2, according to the principles of treatment found in surgery as follows: nerve release; nerve grafting; nerve transposition.

Delivering brachial plexus nerve injury is also known as birth palsy, and the prevention of birth palsy requires attention to.

1, the correct estimate of fetal weight when the fetal head diameter is large need to measure the shoulder diameter and chest circumference, should be alert to the occurrence of shoulder obstructed labor. If you have diabetes, a tall pregnant woman, a premature birth, or have delivered a huge baby, you should be alert. The estimated fetal weight of non-diabetic pregnant women ≥ 4500g and diabetic pregnant women ≥ 4000g should undergo cesarean section. Therefore, estimate the fetal weight as accurately as possible before delivery, and choose the delivery method carefully when considering a huge baby.
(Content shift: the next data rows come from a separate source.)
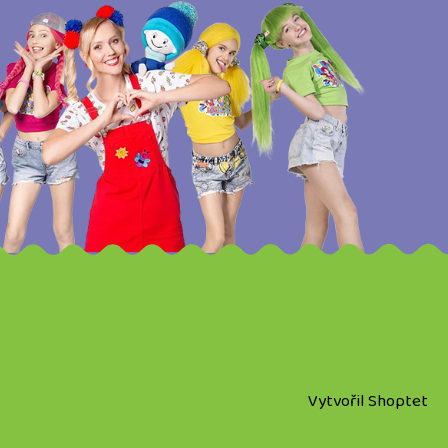
Vytvořil Shoptet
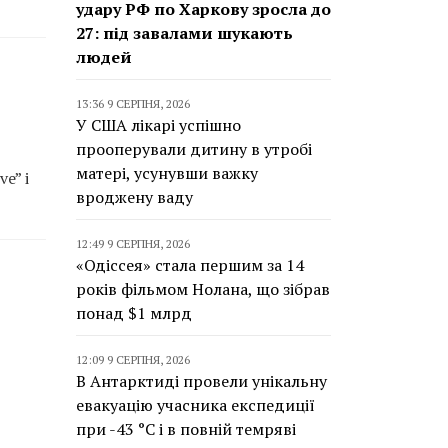
удару РФ по Харкову зросла до
27: під завалами шукають
людей
13:36 9 СЕРПНЯ, 2026
У США лікарі успішно
прооперували дитину в утробі
матері, усунувши важку
e” і
вроджену ваду
12:49 9 СЕРПНЯ, 2026
«Одіссея» стала першим за 14
років фільмом Нолана, що зібрав
понад $1 млрд
12:09 9 СЕРПНЯ, 2026
В Антарктиді провели унікальну
д
евакуацію учасника експедиції
при -43 °C і в повній темряві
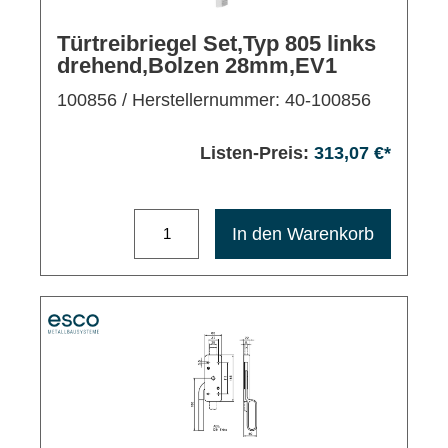
Türtreibriegel Set,Typ 805 links
drehend,Bolzen 28mm,EV1
100856
/ Herstellernummer: 40-100856
Listen-Preis:
313,07 €*
Maximale Bestellmenge: 1200
In den Warenkorb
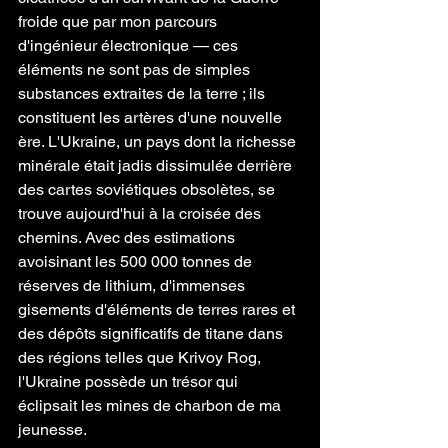
froide que par mon parcours 
d'ingénieur électronique — ces 
éléments ne sont pas de simples 
substances extraites de la terre ; ils 
constituent les artères d'une nouvelle 
ère. L'Ukraine, un pays dont la richesse 
minérale était jadis dissimulée derrière 
des cartes soviétiques obsolètes, se 
trouve aujourd'hui à la croisée des 
chemins. Avec des estimations 
avoisinant les 500 000 tonnes de 
réserves de lithium, d'immenses 
gisements d'éléments de terres rares et 
des dépôts significatifs de titane dans 
des régions telles que Krivoy Rog, 
l'Ukraine possède un trésor qui 
éclipsait les mines de charbon de ma 
jeunesse.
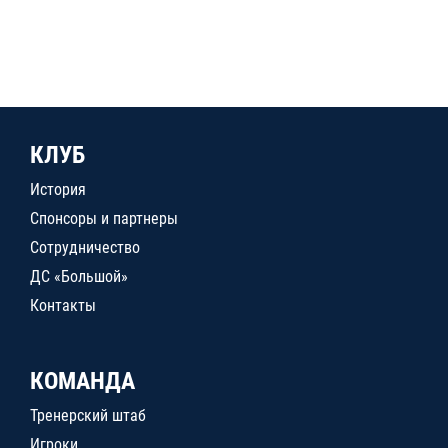
КЛУБ
История
Спонсоры и партнеры
Сотрудничество
ДС «Большой»
Контакты
КОМАНДА
Тренерский штаб
Игроки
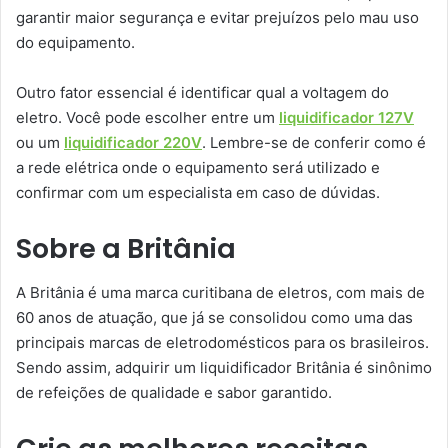
garantir maior segurança e evitar prejuízos pelo mau uso
do equipamento.
Outro fator essencial é identificar qual a voltagem do
eletro. Você pode escolher entre um
liquidificador 127V
ou um
liquidificador 220V
. Lembre-se de conferir como é
a rede elétrica onde o equipamento será utilizado e
confirmar com um especialista em caso de dúvidas.
Sobre a Britânia
A Britânia é uma marca curitibana de eletros, com mais de
60 anos de atuação, que já se consolidou como uma das
principais marcas de eletrodomésticos para os brasileiros.
Sendo assim, adquirir um liquidificador Britânia é sinônimo
de refeições de qualidade e sabor garantido.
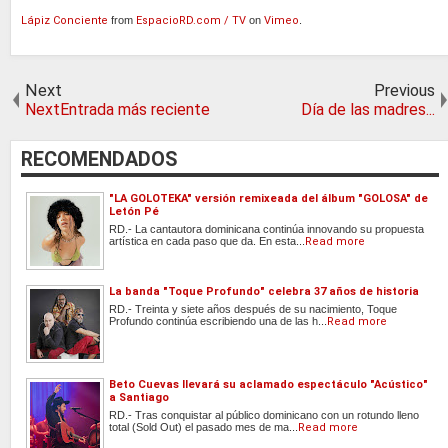
Lápiz Conciente
from
EspacioRD.com / TV
on
Vimeo
.
Next
Previous
NextEntrada más reciente
Día de las madres...
RECOMENDADOS
"LA GOLOTEKA" versión remixeada del álbum "GOLOSA" de
Letón Pé
RD.- La cantautora dominicana continúa innovando su propuesta
artística en cada paso que da. En esta...
Read more
La banda "Toque Profundo" celebra 37 años de historia
RD.- Treinta y siete años después de su nacimiento, Toque
Profundo continúa escribiendo una de las h...
Read more
Beto Cuevas llevará su aclamado espectáculo "Acústico"
a Santiago
RD.- Tras conquistar al público dominicano con un rotundo lleno
total (Sold Out) el pasado mes de ma...
Read more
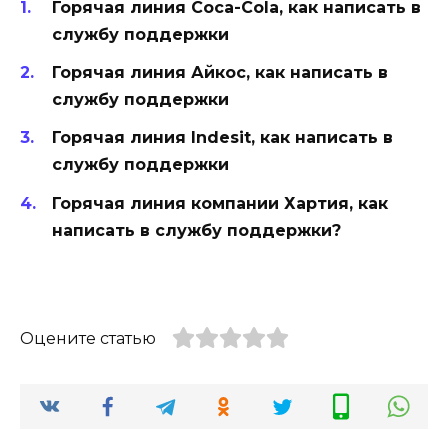
Горячая линия Coca-Cola, как написать в
службу поддержки
Горячая линия Айкос, как написать в
службу поддержки
Горячая линия Indesit, как написать в
службу поддержки
Горячая линия компании Хартия, как
написать в службу поддержки?
Оцените статью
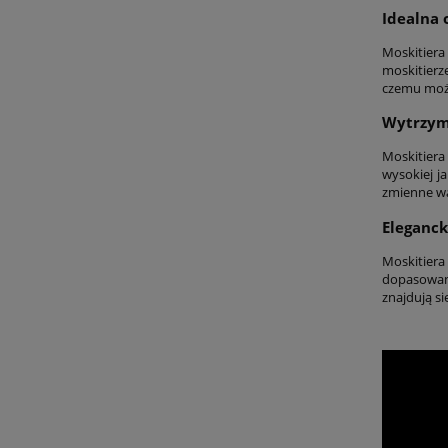
Idealna
Moskitiera
moskitierz
czemu moż
Wytrzyma
Moskitiera
wysokiej j
zmienne wa
Eleganck
Moskitiera
dopasowani
znajdują si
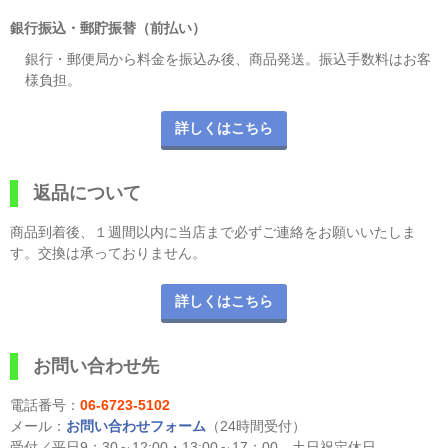
銀行振込・郵貯振替（前払い）
銀行・郵便局から料金を振込み後、商品発送。振込手数料はお客
様負担。
詳しくはこちら
返品について
商品到着後、１週間以内に当店まで必ずご連絡をお願いいたしま
す。交換は承っておりません。
詳しくはこちら
お問い合わせ先
電話番号：
06-6723-5102
メール：
お問い合わせフォーム
（24時間受付）
受付／平日9：30～12:00・13:00～17：00 土日祝定休日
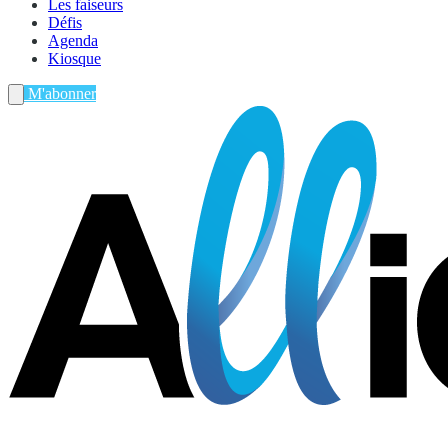
Les faiseurs
Défis
Agenda
Kiosque
M'abonner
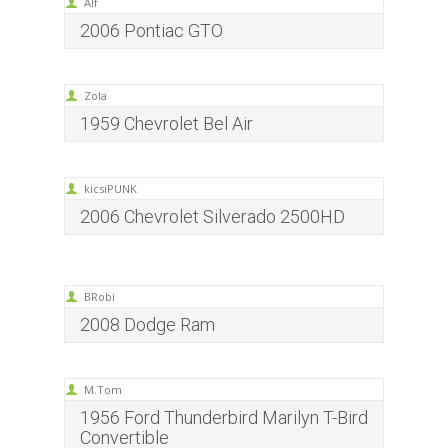
Alf
2006 Pontiac GTO
Zola
1959 Chevrolet Bel Air
kicsiPUNK
2006 Chevrolet Silverado 2500HD
BRobi
2008 Dodge Ram
M.Tom
1956 Ford Thunderbird Marilyn T-Bird
Convertible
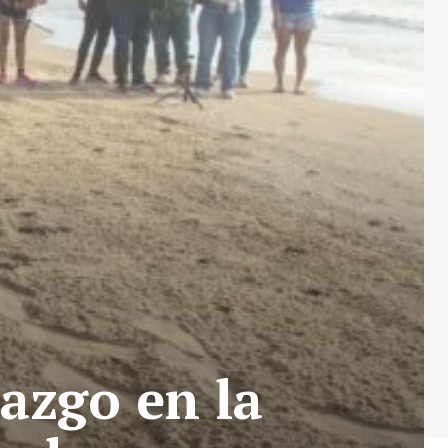
azgo en la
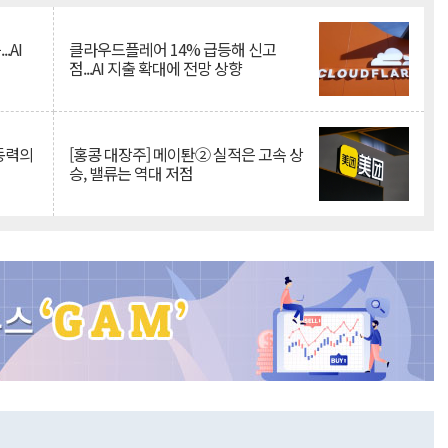
.AI
클라우드플레어 14% 급등해 신고
점...AI 지출 확대에 전망 상향
 동력의
[홍콩 대장주] 메이퇀② 실적은 고속 상
승, 밸류는 역대 저점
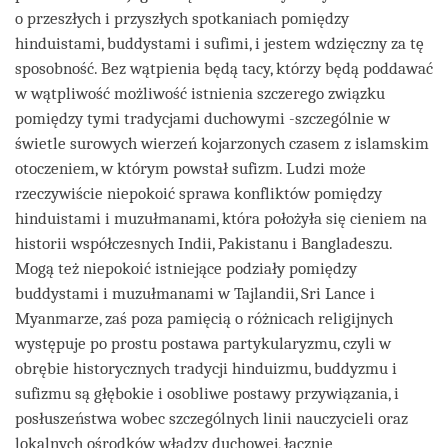
o przeszłych i przyszłych spotkaniach pomiędzy
hinduistami, buddystami i sufimi, i jestem wdzięczny za tę
sposobność. Bez wątpienia będą tacy, którzy będą poddawać
w wątpliwość możliwość istnienia szczerego związku
pomiędzy tymi tradycjami duchowymi -szczególnie w
świetle surowych wierzeń kojarzonych czasem z islamskim
otoczeniem, w którym powstał sufizm. Ludzi może
rzeczywiście niepokoić sprawa konfliktów pomiędzy
hinduistami i muzułmanami, która położyła się cieniem na
historii współczesnych Indii, Pakistanu i Bangladeszu.
Mogą też niepokoić istniejące podziały pomiędzy
buddystami i muzułmanami w Tajlandii, Sri Lance i
Myanmarze, zaś poza pamięcią o różnicach religijnych
występuje po prostu postawa partykularyzmu, czyli w
obrębie historycznych tradycji hinduizmu, buddyzmu i
sufizmu są głębokie i osobliwe postawy przywiązania, i
posłuszeństwa wobec szczególnych linii nauczycieli oraz
lokalnych ośrodków władzy duchowej, łącznie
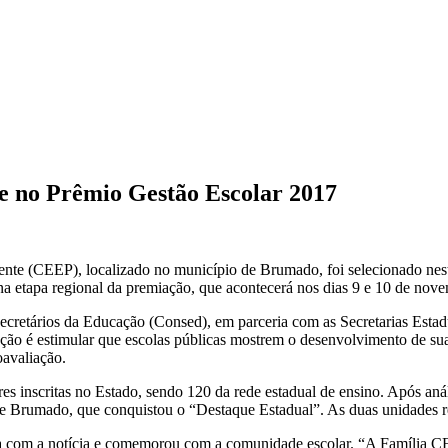
ue no Prêmio Gestão Escolar 2017
te (CEEP), localizado no município de Brumado, foi selecionado nest
na etapa regional da premiação, que acontecerá nos dias 9 e 10 de nov
retários da Educação (Consed), em parceria com as Secretarias Estadua
ação é estimular que escolas públicas mostrem o desenvolvimento de sua
oavaliação.
es inscritas no Estado, sendo 120 da rede estadual de ensino. Após aná
Brumado, que conquistou o “Destaque Estadual”. As duas unidades rece
esa com a notícia e comemorou com a comunidade escolar. “A Família 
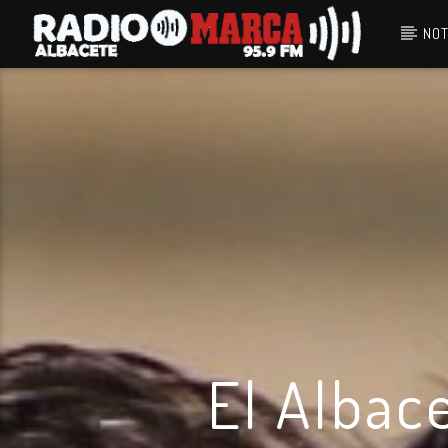
NOT
Canción actual
Radio Marca
Albacete
El Albac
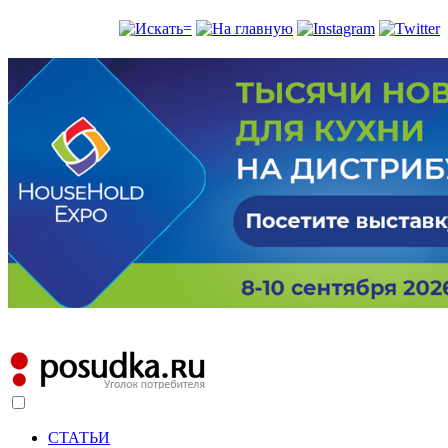
СТАТЬИ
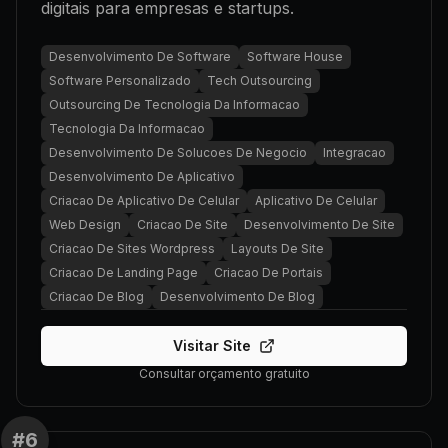
digitais para empresas e startups.
Desenvolvimento De Software
Software House
Software Personalizado
Tech Outsourcing
Outsourcing De Tecnologia Da Informacao
Tecnologia Da Informacao
Desenvolvimento De Solucoes De Negocio
Integracao
Desenvolvimento De Aplicativo
Criacao De Aplicativo De Celular
Aplicativo De Celular
Web Design
Criacao De Site
Desenvolvimento De Site
Criacao De Sites Wordpress
Layouts De Site
Criacao De Landing Page
Criacao De Portais
Criacao De Blog
Desenvolvimento De Blog
Visitar Site
Consultar orçamento gratuito
#
6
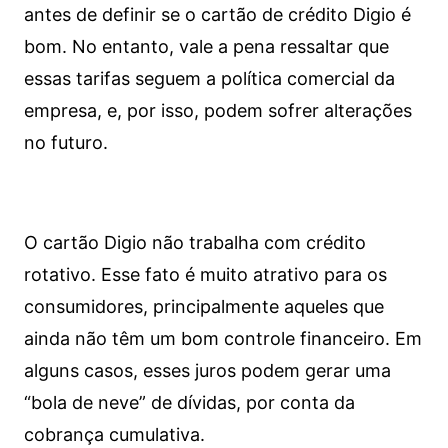
antes de definir se o cartão de crédito Digio é
bom. No entanto, vale a pena ressaltar que
essas tarifas seguem a política comercial da
empresa, e, por isso, podem sofrer alterações
no futuro.
O cartão Digio não trabalha com crédito
rotativo. Esse fato é muito atrativo para os
consumidores, principalmente aqueles que
ainda não têm um bom controle financeiro. Em
alguns casos, esses juros podem gerar uma
“bola de neve” de dívidas, por conta da
cobrança cumulativa.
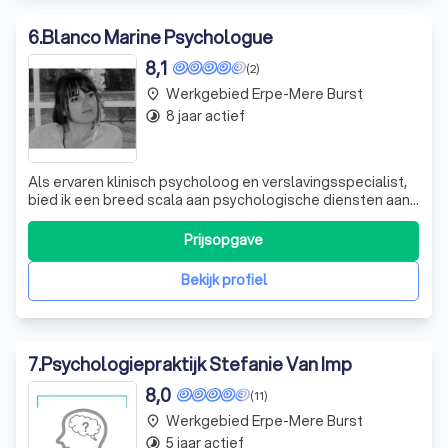
6
.
Blanco Marine Psychologue
8,1
(2)
Werkgebied Erpe-Mere Burst
place
8 jaar actief
timelapse
Als ervaren klinisch psycholoog en verslavingsspecialist,
bied ik een breed scala aan psychologische diensten aan.
Mijn opleiding in de klinische psychologie, met een
Freudiaanse oriëntatie, heeft me in staat gesteld om
Prijsopgave
verschillende stromingen en theorieën te ontdekken en
te omarmen. Ik heb een bij
Bekijk profiel
7
.
Psychologiepraktijk Stefanie Van Imp
8,0
(11)
Werkgebied Erpe-Mere Burst
place
5 jaar actief
timelapse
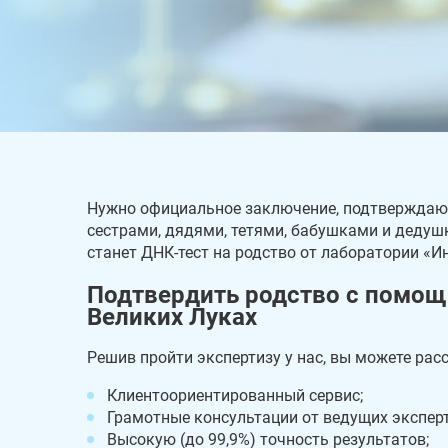
Нужно официальное заключение, подтверждающ
сестрами, дядями, тетями, бабушками и дедуш
станет ДНК-тест на родство от лаборатории «И
Подтвердить родство с помощ
Великих Луках
Решив пройти экспертизу у нас, вы можете рас
Клиентоориентированный сервис;
Грамотные консультации от ведущих эксперт
Высокую (до 99,9%) точность результатов;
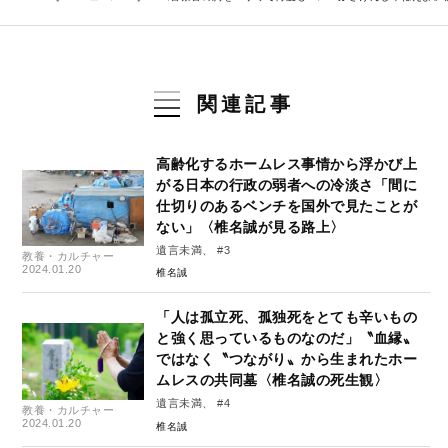
関連記事
高齢化するホームレス事情から浮かび上
がる日本の行政の弱者への冷淡さ「間に
仕切りのあるベンチを国外で見たことが
ない」〈椎名誠が見る路上〉
遺言未満、 #3
教養・カルチャー
2024.01.20
椎名誠
「人は孤立死、孤独死をとても辛いもの
と強く思っているものなのだ」〝血縁〟
ではなく〝つながり〟から生まれたホー
ムレスの共同墓〈椎名誠の死生観〉
遺言未満、 #4
教養・カルチャー
2024.01.20
椎名誠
If the fetus with gestational diabetes has a small head and wide shoulders, it is easy to have a difficult shoulder delivery. For prolonged second stage of labor, obstructed or slow descent of the first dewlap, especially if the prenatal estimated fetal weight is >4000g, the occurrence of obstructed shoulder delivery should be alerted and the indication for cesarean delivery should be relaxed.

3.Proper handling of obstructed shoulder delivery Once obstructed shoulder delivery occurs, it should be handled immediately to prevent severe asphyxia and death of the newborn. Routine lateral incision should be made to increase the space for delivery of the fetus.